**AIM OF THE TASK:** Reproduce the data exactly and drop any pictures it holds.

**SOURCE RECORDS:**
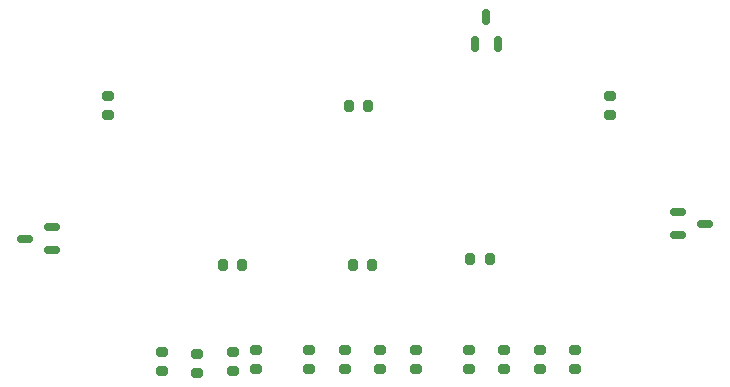
<source format=gbr>
%TF.GenerationSoftware,KiCad,Pcbnew,8.0.0*%
%TF.CreationDate,2024-04-15T10:16:16+02:00*%
%TF.ProjectId,Project 3,50726f6a-6563-4742-9033-2e6b69636164,rev?*%
%TF.SameCoordinates,Original*%
%TF.FileFunction,Paste,Top*%
%TF.FilePolarity,Positive*%
%FSLAX46Y46*%
G04 Gerber Fmt 4.6, Leading zero omitted, Abs format (unit mm)*
G04 Created by KiCad (PCBNEW 8.0.0) date 2024-04-15 10:16:16*
%MOMM*%
%LPD*%
G01*
G04 APERTURE LIST*
G04 Aperture macros list*
%AMRoundRect*
0 Rectangle with rounded corners*
0 $1 Rounding radius*
0 $2 $3 $4 $5 $6 $7 $8 $9 X,Y pos of 4 corners*
0 Add a 4 corners polygon primitive as box body*
4,1,4,$2,$3,$4,$5,$6,$7,$8,$9,$2,$3,0*
0 Add four circle primitives for the rounded corners*
1,1,$1+$1,$2,$3*
1,1,$1+$1,$4,$5*
1,1,$1+$1,$6,$7*
1,1,$1+$1,$8,$9*
0 Add four rect primitives between the rounded corners*
20,1,$1+$1,$2,$3,$4,$5,0*
20,1,$1+$1,$4,$5,$6,$7,0*
20,1,$1+$1,$6,$7,$8,$9,0*
20,1,$1+$1,$8,$9,$2,$3,0*%
G04 Aperture macros list end*
%ADD10RoundRect,0.200000X0.200000X0.275000X-0.200000X0.275000X-0.200000X-0.275000X0.200000X-0.275000X0*%
%ADD11RoundRect,0.200000X-0.275000X0.200000X-0.275000X-0.200000X0.275000X-0.200000X0.275000X0.200000X0*%
%ADD12RoundRect,0.200000X0.275000X-0.200000X0.275000X0.200000X-0.275000X0.200000X-0.275000X-0.200000X0*%
%ADD13RoundRect,0.150000X-0.512500X-0.150000X0.512500X-0.150000X0.512500X0.150000X-0.512500X0.150000X0*%
%ADD14RoundRect,0.150000X0.150000X-0.512500X0.150000X0.512500X-0.150000X0.512500X-0.150000X-0.512500X0*%
%ADD15RoundRect,0.200000X-0.200000X-0.275000X0.200000X-0.275000X0.200000X0.275000X-0.200000X0.275000X0*%
%ADD16RoundRect,0.150000X0.512500X0.150000X-0.512500X0.150000X-0.512500X-0.150000X0.512500X-0.150000X0*%
G04 APERTURE END LIST*
D10*
%TO.C,R3*%
X101500000Y-54500000D03*
X99850000Y-54500000D03*
%TD*%
D11*
%TO.C,R15*%
X92000000Y-75175000D03*
X92000000Y-76825000D03*
%TD*%
D12*
%TO.C,R7*%
X119000000Y-76825000D03*
X119000000Y-75175000D03*
%TD*%
D11*
%TO.C,R5*%
X79500000Y-53675000D03*
X79500000Y-55325000D03*
%TD*%
D12*
%TO.C,R14*%
X105500000Y-76825000D03*
X105500000Y-75175000D03*
%TD*%
%TO.C,R16*%
X87000000Y-77150000D03*
X87000000Y-75500000D03*
%TD*%
%TO.C,R9*%
X113000000Y-76825000D03*
X113000000Y-75175000D03*
%TD*%
D10*
%TO.C,R6*%
X90825000Y-68000000D03*
X89175000Y-68000000D03*
%TD*%
D13*
%TO.C,Q6*%
X127725000Y-63550000D03*
X127725000Y-65450000D03*
X130000000Y-64500000D03*
%TD*%
D12*
%TO.C,R13*%
X99500000Y-76825000D03*
X99500000Y-75175000D03*
%TD*%
%TO.C,R12*%
X102500000Y-76825000D03*
X102500000Y-75175000D03*
%TD*%
%TO.C,R18*%
X84000000Y-77000000D03*
X84000000Y-75350000D03*
%TD*%
%TO.C,R8*%
X116000000Y-76825000D03*
X116000000Y-75175000D03*
%TD*%
%TO.C,R1*%
X122000000Y-55325000D03*
X122000000Y-53675000D03*
%TD*%
%TO.C,R11*%
X96500000Y-76825000D03*
X96500000Y-75175000D03*
%TD*%
D14*
%TO.C,Q8*%
X110550000Y-49275000D03*
X112450000Y-49275000D03*
X111500000Y-47000000D03*
%TD*%
D15*
%TO.C,R4*%
X100175000Y-68000000D03*
X101825000Y-68000000D03*
%TD*%
D12*
%TO.C,R17*%
X90000000Y-77000000D03*
X90000000Y-75350000D03*
%TD*%
D16*
%TO.C,Q9*%
X74725000Y-66725000D03*
X74725000Y-64825000D03*
X72450000Y-65775000D03*
%TD*%
D15*
%TO.C,R2*%
X110143500Y-67500000D03*
X111793500Y-67500000D03*
%TD*%
D12*
%TO.C,R10*%
X110000000Y-76825000D03*
X110000000Y-75175000D03*
%TD*%
M02*

</source>
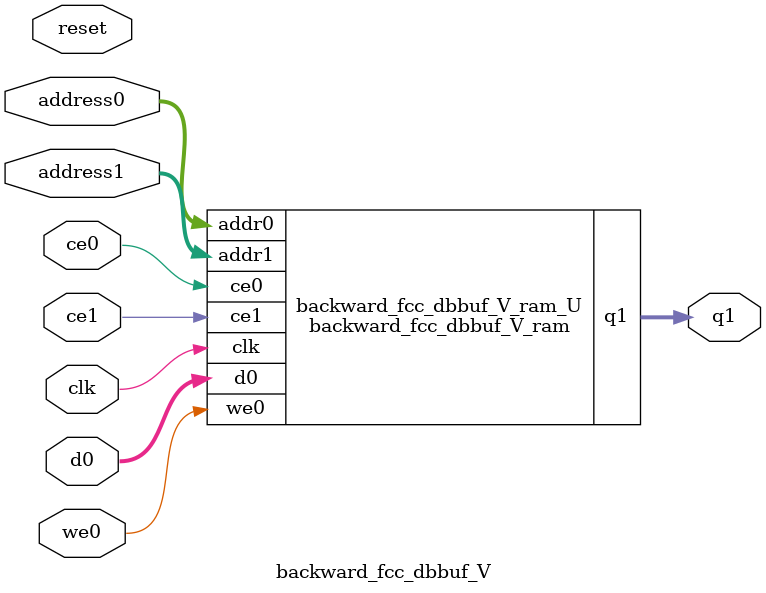
<source format=v>
`timescale 1 ns / 1 ps
module backward_fcc_dbbuf_V_ram (addr0, ce0, d0, we0, addr1, ce1, q1,  clk);

parameter DWIDTH = 16;
parameter AWIDTH = 7;
parameter MEM_SIZE = 100;

input[AWIDTH-1:0] addr0;
input ce0;
input[DWIDTH-1:0] d0;
input we0;
input[AWIDTH-1:0] addr1;
input ce1;
output reg[DWIDTH-1:0] q1;
input clk;

reg [DWIDTH-1:0] ram[0:MEM_SIZE-1];




always @(posedge clk)  
begin 
    if (ce0) begin
        if (we0) 
            ram[addr0] <= d0; 
    end
end


always @(posedge clk)  
begin 
    if (ce1) begin
        q1 <= ram[addr1];
    end
end


endmodule

`timescale 1 ns / 1 ps
module backward_fcc_dbbuf_V(
    reset,
    clk,
    address0,
    ce0,
    we0,
    d0,
    address1,
    ce1,
    q1);

parameter DataWidth = 32'd16;
parameter AddressRange = 32'd100;
parameter AddressWidth = 32'd7;
input reset;
input clk;
input[AddressWidth - 1:0] address0;
input ce0;
input we0;
input[DataWidth - 1:0] d0;
input[AddressWidth - 1:0] address1;
input ce1;
output[DataWidth - 1:0] q1;



backward_fcc_dbbuf_V_ram backward_fcc_dbbuf_V_ram_U(
    .clk( clk ),
    .addr0( address0 ),
    .ce0( ce0 ),
    .we0( we0 ),
    .d0( d0 ),
    .addr1( address1 ),
    .ce1( ce1 ),
    .q1( q1 ));

endmodule


</source>
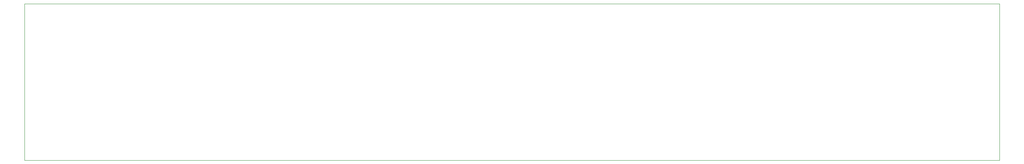
<source format=gm1>
*%FSLAX23Y23*%
*%MOIN*%
G01*
D11*
X5689Y8694D02*
X14311D01*
Y7309D02*
X5689D01*
X14311D02*
Y8694D01*
X5689D02*
Y7309D01*
D02*
M02*

</source>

**ANSWER BOX:**
<source format=gbr>
%TF.GenerationSoftware,KiCad,Pcbnew,8.0.0*%
%TF.CreationDate,2024-04-15T10:16:16+02:00*%
%TF.ProjectId,Project 3,50726f6a-6563-4742-9033-2e6b69636164,rev?*%
%TF.SameCoordinates,Original*%
%TF.FileFunction,Paste,Top*%
%TF.FilePolarity,Positive*%
%FSLAX46Y46*%
G04 Gerber Fmt 4.6, Leading zero omitted, Abs format (unit mm)*
G04 Created by KiCad (PCBNEW 8.0.0) date 2024-04-15 10:16:16*
%MOMM*%
%LPD*%
G01*
G04 APERTURE LIST*
G04 Aperture macros list*
%AMRoundRect*
0 Rectangle with rounded corners*
0 $1 Rounding radius*
0 $2 $3 $4 $5 $6 $7 $8 $9 X,Y pos of 4 corners*
0 Add a 4 corners polygon primitive as box body*
4,1,4,$2,$3,$4,$5,$6,$7,$8,$9,$2,$3,0*
0 Add four circle primitives for the rounded corners*
1,1,$1+$1,$2,$3*
1,1,$1+$1,$4,$5*
1,1,$1+$1,$6,$7*
1,1,$1+$1,$8,$9*
0 Add four rect primitives between the rounded corners*
20,1,$1+$1,$2,$3,$4,$5,0*
20,1,$1+$1,$4,$5,$6,$7,0*
20,1,$1+$1,$6,$7,$8,$9,0*
20,1,$1+$1,$8,$9,$2,$3,0*%
G04 Aperture macros list end*
%ADD10RoundRect,0.200000X0.200000X0.275000X-0.200000X0.275000X-0.200000X-0.275000X0.200000X-0.275000X0*%
%ADD11RoundRect,0.200000X-0.275000X0.200000X-0.275000X-0.200000X0.275000X-0.200000X0.275000X0.200000X0*%
%ADD12RoundRect,0.200000X0.275000X-0.200000X0.275000X0.200000X-0.275000X0.200000X-0.275000X-0.200000X0*%
%ADD13RoundRect,0.150000X-0.512500X-0.150000X0.512500X-0.150000X0.512500X0.150000X-0.512500X0.150000X0*%
%ADD14RoundRect,0.150000X0.150000X-0.512500X0.150000X0.512500X-0.150000X0.512500X-0.150000X-0.512500X0*%
%ADD15RoundRect,0.200000X-0.200000X-0.275000X0.200000X-0.275000X0.200000X0.275000X-0.200000X0.275000X0*%
%ADD16RoundRect,0.150000X0.512500X0.150000X-0.512500X0.150000X-0.512500X-0.150000X0.512500X-0.150000X0*%
G04 APERTURE END LIST*
D10*
%TO.C,R3*%
X101500000Y-54500000D03*
X99850000Y-54500000D03*
%TD*%
D11*
%TO.C,R15*%
X92000000Y-75175000D03*
X92000000Y-76825000D03*
%TD*%
D12*
%TO.C,R7*%
X119000000Y-76825000D03*
X119000000Y-75175000D03*
%TD*%
D11*
%TO.C,R5*%
X79500000Y-53675000D03*
X79500000Y-55325000D03*
%TD*%
D12*
%TO.C,R14*%
X105500000Y-76825000D03*
X105500000Y-75175000D03*
%TD*%
%TO.C,R16*%
X87000000Y-77150000D03*
X87000000Y-75500000D03*
%TD*%
%TO.C,R9*%
X113000000Y-76825000D03*
X113000000Y-75175000D03*
%TD*%
D10*
%TO.C,R6*%
X90825000Y-68000000D03*
X89175000Y-68000000D03*
%TD*%
D13*
%TO.C,Q6*%
X127725000Y-63550000D03*
X127725000Y-65450000D03*
X130000000Y-64500000D03*
%TD*%
D12*
%TO.C,R13*%
X99500000Y-76825000D03*
X99500000Y-75175000D03*
%TD*%
%TO.C,R12*%
X102500000Y-76825000D03*
X102500000Y-75175000D03*
%TD*%
%TO.C,R18*%
X84000000Y-77000000D03*
X84000000Y-75350000D03*
%TD*%
%TO.C,R8*%
X116000000Y-76825000D03*
X116000000Y-75175000D03*
%TD*%
%TO.C,R1*%
X122000000Y-55325000D03*
X122000000Y-53675000D03*
%TD*%
%TO.C,R11*%
X96500000Y-76825000D03*
X96500000Y-75175000D03*
%TD*%
D14*
%TO.C,Q8*%
X110550000Y-49275000D03*
X112450000Y-49275000D03*
X111500000Y-47000000D03*
%TD*%
D15*
%TO.C,R4*%
X100175000Y-68000000D03*
X101825000Y-68000000D03*
%TD*%
D12*
%TO.C,R17*%
X90000000Y-77000000D03*
X90000000Y-75350000D03*
%TD*%
D16*
%TO.C,Q9*%
X74725000Y-66725000D03*
X74725000Y-64825000D03*
X72450000Y-65775000D03*
%TD*%
D15*
%TO.C,R2*%
X110143500Y-67500000D03*
X111793500Y-67500000D03*
%TD*%
D12*
%TO.C,R10*%
X110000000Y-76825000D03*
X110000000Y-75175000D03*
%TD*%
M02*

</source>
<source format=v>
`timescale 1 ns / 1 ps
module backward_fcc_dbbuf_V_ram (addr0, ce0, d0, we0, addr1, ce1, q1,  clk);

parameter DWIDTH = 16;
parameter AWIDTH = 7;
parameter MEM_SIZE = 100;

input[AWIDTH-1:0] addr0;
input ce0;
input[DWIDTH-1:0] d0;
input we0;
input[AWIDTH-1:0] addr1;
input ce1;
output reg[DWIDTH-1:0] q1;
input clk;

reg [DWIDTH-1:0] ram[0:MEM_SIZE-1];




always @(posedge clk)  
begin 
    if (ce0) begin
        if (we0) 
            ram[addr0] <= d0; 
    end
end


always @(posedge clk)  
begin 
    if (ce1) begin
        q1 <= ram[addr1];
    end
end


endmodule

`timescale 1 ns / 1 ps
module backward_fcc_dbbuf_V(
    reset,
    clk,
    address0,
    ce0,
    we0,
    d0,
    address1,
    ce1,
    q1);

parameter DataWidth = 32'd16;
parameter AddressRange = 32'd100;
parameter AddressWidth = 32'd7;
input reset;
input clk;
input[AddressWidth - 1:0] address0;
input ce0;
input we0;
input[DataWidth - 1:0] d0;
input[AddressWidth - 1:0] address1;
input ce1;
output[DataWidth - 1:0] q1;



backward_fcc_dbbuf_V_ram backward_fcc_dbbuf_V_ram_U(
    .clk( clk ),
    .addr0( address0 ),
    .ce0( ce0 ),
    .we0( we0 ),
    .d0( d0 ),
    .addr1( address1 ),
    .ce1( ce1 ),
    .q1( q1 ));

endmodule


</source>
<source format=gm1>
*%FSLAX23Y23*%
*%MOIN*%
G01*
D11*
X5689Y8694D02*
X14311D01*
Y7309D02*
X5689D01*
X14311D02*
Y8694D01*
X5689D02*
Y7309D01*
D02*
M02*

</source>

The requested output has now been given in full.